Şirketin bu trend sevdasını battle-royale, hero shooter gibi oyunlarda çok daha belirgin bir şekilde gözlemleyebilirsiniz. Yeni bir Rainbow Six: Siege altın hazinesi için Hyper Scape'ten tutun, Roller Champions, xDefiant, BattleCore Arena, Rainbow Six Extraction'a kadar nice online oyunlar piyasaya çıktı ve çok kısa bir sürede hafızalardan silindi. Ghost Recon Frontline gibi uzun süre geliştirilip iptal edilmiş oyunları da eklersek toplam maliyet azımsanmayacak seviyelere gelir.
Şirket İçi Huzursuzluklar
Tüm bu başarısız oyunlar ile beraber şirket içerisinde de tatsız haberler aldık. Çalışanları olumsuz bir geribildirim vermeye müsaade etmeyen, onları mecburen optimistik bir tavır takınmaya iten toksik kültür, dikey hiyerarşi sonucu geliştiricilerin ortaya çıkardıkları yapıtlarına herhangi bir yenilik/değişikliklik yapamaması, ve içlerinden en kötüsü cinsel istismar iddiaları.
Bu iddiaların özellikle son birkaç sene gözle görülür bir artış yaşanması aslında yönetimin kontrolü iyice kaybettiğini gösteriyor.
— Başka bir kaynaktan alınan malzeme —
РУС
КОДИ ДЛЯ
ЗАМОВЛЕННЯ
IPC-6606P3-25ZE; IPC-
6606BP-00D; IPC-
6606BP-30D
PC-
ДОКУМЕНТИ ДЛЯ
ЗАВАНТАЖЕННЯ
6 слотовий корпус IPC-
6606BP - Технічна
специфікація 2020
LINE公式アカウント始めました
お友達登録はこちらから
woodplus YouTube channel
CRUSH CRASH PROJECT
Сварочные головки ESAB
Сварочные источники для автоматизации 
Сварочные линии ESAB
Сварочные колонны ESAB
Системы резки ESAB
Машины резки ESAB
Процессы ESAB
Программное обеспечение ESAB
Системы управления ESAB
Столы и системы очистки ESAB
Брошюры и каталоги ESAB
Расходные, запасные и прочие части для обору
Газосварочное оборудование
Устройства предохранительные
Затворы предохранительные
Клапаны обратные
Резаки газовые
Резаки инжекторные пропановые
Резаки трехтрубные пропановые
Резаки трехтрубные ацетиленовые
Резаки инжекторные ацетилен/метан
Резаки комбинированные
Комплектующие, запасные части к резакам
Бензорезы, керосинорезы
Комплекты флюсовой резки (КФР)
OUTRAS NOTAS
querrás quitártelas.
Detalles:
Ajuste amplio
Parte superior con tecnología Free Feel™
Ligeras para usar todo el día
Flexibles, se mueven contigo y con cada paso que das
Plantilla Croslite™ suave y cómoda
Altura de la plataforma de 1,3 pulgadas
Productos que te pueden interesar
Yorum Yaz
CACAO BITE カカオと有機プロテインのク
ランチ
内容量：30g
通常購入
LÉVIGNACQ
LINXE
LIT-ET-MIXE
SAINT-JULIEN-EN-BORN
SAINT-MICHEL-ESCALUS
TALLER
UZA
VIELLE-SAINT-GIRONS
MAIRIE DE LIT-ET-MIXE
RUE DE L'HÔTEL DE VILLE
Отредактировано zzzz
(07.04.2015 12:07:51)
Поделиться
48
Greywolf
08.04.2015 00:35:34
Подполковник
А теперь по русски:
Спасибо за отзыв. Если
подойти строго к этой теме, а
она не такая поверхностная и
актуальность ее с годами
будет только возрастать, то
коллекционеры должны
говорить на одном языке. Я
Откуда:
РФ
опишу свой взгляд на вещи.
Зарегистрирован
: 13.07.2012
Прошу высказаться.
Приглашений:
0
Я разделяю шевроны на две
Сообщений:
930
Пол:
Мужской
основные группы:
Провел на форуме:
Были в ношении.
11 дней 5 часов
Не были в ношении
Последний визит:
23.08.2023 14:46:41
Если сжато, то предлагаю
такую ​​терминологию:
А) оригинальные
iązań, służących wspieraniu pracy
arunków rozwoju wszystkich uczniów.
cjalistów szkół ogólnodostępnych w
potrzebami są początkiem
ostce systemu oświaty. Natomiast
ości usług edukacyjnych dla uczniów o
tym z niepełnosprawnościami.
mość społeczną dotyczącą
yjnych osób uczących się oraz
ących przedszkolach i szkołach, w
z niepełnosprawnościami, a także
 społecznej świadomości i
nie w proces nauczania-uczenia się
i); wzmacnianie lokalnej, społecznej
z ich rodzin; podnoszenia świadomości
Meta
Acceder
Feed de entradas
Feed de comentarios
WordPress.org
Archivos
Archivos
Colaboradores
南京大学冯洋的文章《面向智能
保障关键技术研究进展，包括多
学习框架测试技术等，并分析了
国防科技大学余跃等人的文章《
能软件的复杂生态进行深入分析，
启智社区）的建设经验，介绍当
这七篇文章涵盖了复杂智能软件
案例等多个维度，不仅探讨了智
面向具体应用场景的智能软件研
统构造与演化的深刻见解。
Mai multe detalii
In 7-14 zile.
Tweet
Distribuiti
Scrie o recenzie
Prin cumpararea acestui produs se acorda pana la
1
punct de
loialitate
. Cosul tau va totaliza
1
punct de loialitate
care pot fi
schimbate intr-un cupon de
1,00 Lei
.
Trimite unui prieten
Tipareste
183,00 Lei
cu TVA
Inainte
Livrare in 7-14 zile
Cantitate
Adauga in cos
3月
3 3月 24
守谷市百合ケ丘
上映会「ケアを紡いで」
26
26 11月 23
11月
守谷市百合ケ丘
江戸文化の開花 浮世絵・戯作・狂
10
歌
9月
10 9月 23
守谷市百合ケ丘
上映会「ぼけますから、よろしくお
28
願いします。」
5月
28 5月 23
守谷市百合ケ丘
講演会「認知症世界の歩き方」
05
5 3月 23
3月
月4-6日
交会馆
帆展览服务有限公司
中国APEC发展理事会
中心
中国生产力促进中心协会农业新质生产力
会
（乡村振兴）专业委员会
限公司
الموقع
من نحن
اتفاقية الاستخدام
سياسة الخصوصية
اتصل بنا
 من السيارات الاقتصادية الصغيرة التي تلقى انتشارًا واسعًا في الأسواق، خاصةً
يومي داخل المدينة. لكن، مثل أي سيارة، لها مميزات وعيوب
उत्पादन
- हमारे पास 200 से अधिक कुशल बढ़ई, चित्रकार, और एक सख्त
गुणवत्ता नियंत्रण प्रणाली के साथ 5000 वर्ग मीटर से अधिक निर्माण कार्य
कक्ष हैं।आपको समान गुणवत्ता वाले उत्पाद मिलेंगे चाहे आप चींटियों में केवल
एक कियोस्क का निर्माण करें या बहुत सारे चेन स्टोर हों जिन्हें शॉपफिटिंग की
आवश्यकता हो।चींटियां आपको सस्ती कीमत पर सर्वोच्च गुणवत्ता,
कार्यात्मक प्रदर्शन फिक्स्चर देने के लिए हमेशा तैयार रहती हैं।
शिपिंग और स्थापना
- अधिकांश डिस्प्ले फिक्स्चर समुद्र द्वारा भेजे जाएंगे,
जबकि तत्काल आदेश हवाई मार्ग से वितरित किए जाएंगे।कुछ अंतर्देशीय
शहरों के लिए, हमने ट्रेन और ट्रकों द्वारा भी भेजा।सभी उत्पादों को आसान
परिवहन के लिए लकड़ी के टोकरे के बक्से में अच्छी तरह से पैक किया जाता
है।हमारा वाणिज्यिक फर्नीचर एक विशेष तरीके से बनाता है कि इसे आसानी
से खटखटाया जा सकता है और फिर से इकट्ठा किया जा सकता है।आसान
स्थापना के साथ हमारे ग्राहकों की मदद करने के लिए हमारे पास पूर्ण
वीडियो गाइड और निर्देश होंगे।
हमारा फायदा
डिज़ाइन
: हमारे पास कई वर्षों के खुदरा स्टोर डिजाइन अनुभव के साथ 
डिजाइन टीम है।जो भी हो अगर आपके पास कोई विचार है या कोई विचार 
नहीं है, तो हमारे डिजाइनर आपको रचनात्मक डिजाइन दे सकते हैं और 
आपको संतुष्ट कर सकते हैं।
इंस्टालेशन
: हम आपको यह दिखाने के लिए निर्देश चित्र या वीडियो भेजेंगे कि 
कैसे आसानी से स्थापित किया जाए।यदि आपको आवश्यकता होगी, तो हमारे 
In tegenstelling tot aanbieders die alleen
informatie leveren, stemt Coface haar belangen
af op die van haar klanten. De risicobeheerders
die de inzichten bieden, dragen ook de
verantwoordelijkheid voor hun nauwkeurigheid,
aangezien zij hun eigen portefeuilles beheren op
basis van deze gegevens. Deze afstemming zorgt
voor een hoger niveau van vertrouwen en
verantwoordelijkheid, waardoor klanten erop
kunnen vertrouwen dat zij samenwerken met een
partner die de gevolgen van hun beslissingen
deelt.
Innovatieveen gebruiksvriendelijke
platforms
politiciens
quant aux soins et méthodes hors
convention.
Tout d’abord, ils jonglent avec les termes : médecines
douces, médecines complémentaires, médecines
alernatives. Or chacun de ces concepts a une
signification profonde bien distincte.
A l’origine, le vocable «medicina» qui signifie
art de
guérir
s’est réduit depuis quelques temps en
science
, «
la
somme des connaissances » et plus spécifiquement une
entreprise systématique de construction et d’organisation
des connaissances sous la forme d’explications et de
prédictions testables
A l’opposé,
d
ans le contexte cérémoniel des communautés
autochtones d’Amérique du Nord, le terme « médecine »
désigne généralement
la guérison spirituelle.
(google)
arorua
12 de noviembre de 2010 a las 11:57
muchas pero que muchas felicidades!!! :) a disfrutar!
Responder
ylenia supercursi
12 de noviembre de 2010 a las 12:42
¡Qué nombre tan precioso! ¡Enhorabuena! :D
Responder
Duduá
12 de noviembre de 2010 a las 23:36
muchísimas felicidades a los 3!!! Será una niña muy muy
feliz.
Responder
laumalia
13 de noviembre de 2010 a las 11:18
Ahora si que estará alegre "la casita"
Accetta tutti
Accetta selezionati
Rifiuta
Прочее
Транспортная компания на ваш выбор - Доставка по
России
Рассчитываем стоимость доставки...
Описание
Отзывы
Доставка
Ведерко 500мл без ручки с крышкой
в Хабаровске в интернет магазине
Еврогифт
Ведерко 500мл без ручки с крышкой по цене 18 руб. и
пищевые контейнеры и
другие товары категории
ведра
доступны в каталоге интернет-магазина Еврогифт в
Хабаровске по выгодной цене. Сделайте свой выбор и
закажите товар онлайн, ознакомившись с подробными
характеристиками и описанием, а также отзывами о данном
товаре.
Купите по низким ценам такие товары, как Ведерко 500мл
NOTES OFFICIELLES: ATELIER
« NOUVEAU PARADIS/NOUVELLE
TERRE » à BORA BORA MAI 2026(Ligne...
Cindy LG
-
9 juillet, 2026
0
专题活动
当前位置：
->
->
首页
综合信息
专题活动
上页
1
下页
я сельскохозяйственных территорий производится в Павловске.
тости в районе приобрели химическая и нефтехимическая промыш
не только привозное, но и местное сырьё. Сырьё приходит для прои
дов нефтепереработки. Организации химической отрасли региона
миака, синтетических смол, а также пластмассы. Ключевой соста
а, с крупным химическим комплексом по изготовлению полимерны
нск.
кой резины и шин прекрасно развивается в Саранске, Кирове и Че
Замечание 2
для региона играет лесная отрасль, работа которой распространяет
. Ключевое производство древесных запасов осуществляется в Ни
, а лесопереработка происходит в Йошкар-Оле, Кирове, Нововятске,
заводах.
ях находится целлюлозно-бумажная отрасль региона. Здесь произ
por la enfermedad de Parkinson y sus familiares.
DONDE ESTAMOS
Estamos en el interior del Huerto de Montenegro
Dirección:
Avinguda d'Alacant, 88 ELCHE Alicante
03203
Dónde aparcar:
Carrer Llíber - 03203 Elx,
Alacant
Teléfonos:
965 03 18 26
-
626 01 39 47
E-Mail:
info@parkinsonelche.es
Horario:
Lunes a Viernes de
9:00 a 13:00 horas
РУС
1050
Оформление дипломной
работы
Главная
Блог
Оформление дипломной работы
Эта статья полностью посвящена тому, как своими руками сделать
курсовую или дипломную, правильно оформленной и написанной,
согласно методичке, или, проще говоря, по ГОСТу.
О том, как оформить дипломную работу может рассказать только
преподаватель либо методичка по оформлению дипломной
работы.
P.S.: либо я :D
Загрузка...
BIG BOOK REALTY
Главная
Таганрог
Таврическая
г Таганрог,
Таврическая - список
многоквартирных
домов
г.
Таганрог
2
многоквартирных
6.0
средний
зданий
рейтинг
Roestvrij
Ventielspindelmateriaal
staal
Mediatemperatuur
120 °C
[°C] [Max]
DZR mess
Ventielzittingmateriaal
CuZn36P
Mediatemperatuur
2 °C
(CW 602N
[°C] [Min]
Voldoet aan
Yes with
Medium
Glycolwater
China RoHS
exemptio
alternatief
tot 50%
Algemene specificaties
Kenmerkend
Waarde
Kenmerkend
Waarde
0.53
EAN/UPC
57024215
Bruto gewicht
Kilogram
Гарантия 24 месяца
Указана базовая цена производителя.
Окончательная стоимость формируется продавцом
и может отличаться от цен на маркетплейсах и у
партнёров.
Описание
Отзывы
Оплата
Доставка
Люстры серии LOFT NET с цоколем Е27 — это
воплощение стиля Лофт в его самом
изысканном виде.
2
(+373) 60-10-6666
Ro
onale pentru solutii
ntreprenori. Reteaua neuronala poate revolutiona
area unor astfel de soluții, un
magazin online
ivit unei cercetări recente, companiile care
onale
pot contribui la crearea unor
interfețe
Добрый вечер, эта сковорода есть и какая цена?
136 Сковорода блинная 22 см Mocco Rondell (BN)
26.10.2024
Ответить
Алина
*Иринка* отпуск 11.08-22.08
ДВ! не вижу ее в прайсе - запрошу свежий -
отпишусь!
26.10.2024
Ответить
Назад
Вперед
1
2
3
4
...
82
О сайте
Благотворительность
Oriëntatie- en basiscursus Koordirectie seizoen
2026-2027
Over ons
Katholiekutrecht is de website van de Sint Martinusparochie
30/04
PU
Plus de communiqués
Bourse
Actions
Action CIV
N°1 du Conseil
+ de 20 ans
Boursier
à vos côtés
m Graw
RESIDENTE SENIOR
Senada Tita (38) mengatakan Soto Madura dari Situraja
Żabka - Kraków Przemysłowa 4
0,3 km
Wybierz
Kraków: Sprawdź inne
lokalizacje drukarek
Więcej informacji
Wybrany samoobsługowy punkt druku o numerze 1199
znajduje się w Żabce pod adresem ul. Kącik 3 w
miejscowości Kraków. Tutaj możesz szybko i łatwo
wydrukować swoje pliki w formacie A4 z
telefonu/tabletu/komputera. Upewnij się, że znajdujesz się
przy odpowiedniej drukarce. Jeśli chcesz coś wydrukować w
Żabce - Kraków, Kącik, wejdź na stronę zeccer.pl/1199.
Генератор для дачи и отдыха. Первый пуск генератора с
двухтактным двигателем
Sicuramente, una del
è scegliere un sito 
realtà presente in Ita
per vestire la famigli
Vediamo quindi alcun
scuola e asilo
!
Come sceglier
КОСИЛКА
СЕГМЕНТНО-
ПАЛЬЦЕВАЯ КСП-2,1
Her ne kadar şirket bu ortamı değiştirmek için çabaladığını dile getirse de yönetimin, yapının değişmediği bir ortamda bu durum ne kadar hızlı düzelir muamma.
Ayrıca eklemek gerekir ki şirket son zamanlarda yüzlerce çalışanını işten çıkardı. 20 bin kişilik bir yerde, diğer firmaların da acımasızca işten çıkarım yaptığı bir ortamda bu rakam göze batmasa da bu haberlerin varlığı bile geliştiricilerin huzurunun kaçmasına ve dolayısıyla mutsuz ve daha kötü bir çıktı ortaya çıkaracağının göstergesi. Bir zamanlar geliştiriciler arasında diğer firmalara göre "daha stabil" bir ortamın olduğu dillendirilen Ubisoft'un artık böyle bir yer olmadığını farz etmek yanlış olmaz herhalde.
Bundan Sonra Ne Olacak
Bu önlenemez düşüşün kırılma noktasına gelindiğinin Ubisoft da farkında. Yakın zamanda yapılan "Detaylıca araştırıyoruz" açıklamasından sonra gelen haberde Guillemot ailesi ve Tencent'in şirketi satın alma gibi bir düşüncesi olduğu ortaya çıktı. Bütün bu olayların ana sebebi Guillemot soyadı iken üstüne iyice söz sahibi olacak olması fikri kulağa hiç hayırlı gelmiyor açıkçası. Tabii şu anda hiçbir şey net değil, farklı bir yol da izlenebilir.
Ancak oyunlar tarafında ilk değişim rüzgarını gördük. Assassin's Creed: Shadows 14 Şubat 2025'e ertelendi, Season Pass modeli ortadan kalktı ve oyun nihayet ilk günde Steam'de de yerini alacak. Her ne kadar küçük olsa da uzun vadede yansıması umarım daha da güzel olur ve özlediğimiz, yeni fikirleri ortaya atmaktan çekinmeyen Ubisoft'u tekrar görürüz.
Vay, bir düşüşün anatomisine gönderme ha?